Christian Science Monitor, Irak’ın yeni başbakanı İyad Allavi’nin daha yönetimi devir almadan ülke gündemindeki iki önemli sorunu çözmeyi başardığını yazıyor. Gazete, Allavi’nin attığı doğru adımlar sayesinde, Irak’taki koalisyon askerlerinin statüsü ve Kürtlerin hakları konularında doğabilecek çatışmaların önlendiğini vurguluyor.
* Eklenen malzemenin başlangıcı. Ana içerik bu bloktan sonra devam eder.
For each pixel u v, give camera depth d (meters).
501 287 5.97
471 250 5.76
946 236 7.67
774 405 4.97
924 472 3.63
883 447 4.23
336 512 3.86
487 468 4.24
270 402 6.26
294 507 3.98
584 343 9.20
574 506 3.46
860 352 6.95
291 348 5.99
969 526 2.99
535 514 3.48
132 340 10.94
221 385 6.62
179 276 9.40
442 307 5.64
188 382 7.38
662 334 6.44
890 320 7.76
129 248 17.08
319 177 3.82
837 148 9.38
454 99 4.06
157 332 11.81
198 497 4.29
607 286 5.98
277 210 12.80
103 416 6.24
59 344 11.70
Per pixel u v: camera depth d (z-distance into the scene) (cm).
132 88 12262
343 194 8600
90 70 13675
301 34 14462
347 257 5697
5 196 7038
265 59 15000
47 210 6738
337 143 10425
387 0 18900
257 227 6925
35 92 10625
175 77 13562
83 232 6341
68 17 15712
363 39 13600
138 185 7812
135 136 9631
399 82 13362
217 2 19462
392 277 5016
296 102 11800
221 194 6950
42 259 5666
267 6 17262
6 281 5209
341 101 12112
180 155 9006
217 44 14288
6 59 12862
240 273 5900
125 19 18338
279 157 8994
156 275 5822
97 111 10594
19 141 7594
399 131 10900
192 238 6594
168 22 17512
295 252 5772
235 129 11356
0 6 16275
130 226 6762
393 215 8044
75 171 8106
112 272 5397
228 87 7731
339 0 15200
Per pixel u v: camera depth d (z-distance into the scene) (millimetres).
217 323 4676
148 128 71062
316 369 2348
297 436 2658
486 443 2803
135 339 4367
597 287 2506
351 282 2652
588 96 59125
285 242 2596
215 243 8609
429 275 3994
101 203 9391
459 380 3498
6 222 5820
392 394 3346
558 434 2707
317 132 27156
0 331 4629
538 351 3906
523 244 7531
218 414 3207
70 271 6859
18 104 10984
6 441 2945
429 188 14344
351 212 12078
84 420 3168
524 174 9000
"Allavi, Irak’taki yabancı askerler konusunda, Birleşmiş milletler Güvenlik Konseyi’ne gönderdiği mektupla Irak ve Amerika’nın askeri koordinasyonu nasıl sağlayacağına ilişkin Fransa’nın yaşadığı kaygıları gidermeyi başardı. Allavi’nin bu adımı, Irak’ın egemenliğiyle ilgili kararın oybirliğiyle alınmasına yardımcı oldu. Ardından geçici anayasada yer alan maddelere kendi hükümetinin de saygı göstereceği teminatı vererek Kürtlerin kaygılarını gidermeyi başardı. Allavi, geçici anayasaya desteğini açıklarken, akıllıca davranarak Şii liderlerin de görüşünü aldı. Potansiyel bir bölünme veya iç savaş, Irak’ın geleceği için en büyük tehdidi oluşturuyor. Allavi, geçici anayasaya destek vererek bu tehlikeyi şimdilik savuşturmayı başardı."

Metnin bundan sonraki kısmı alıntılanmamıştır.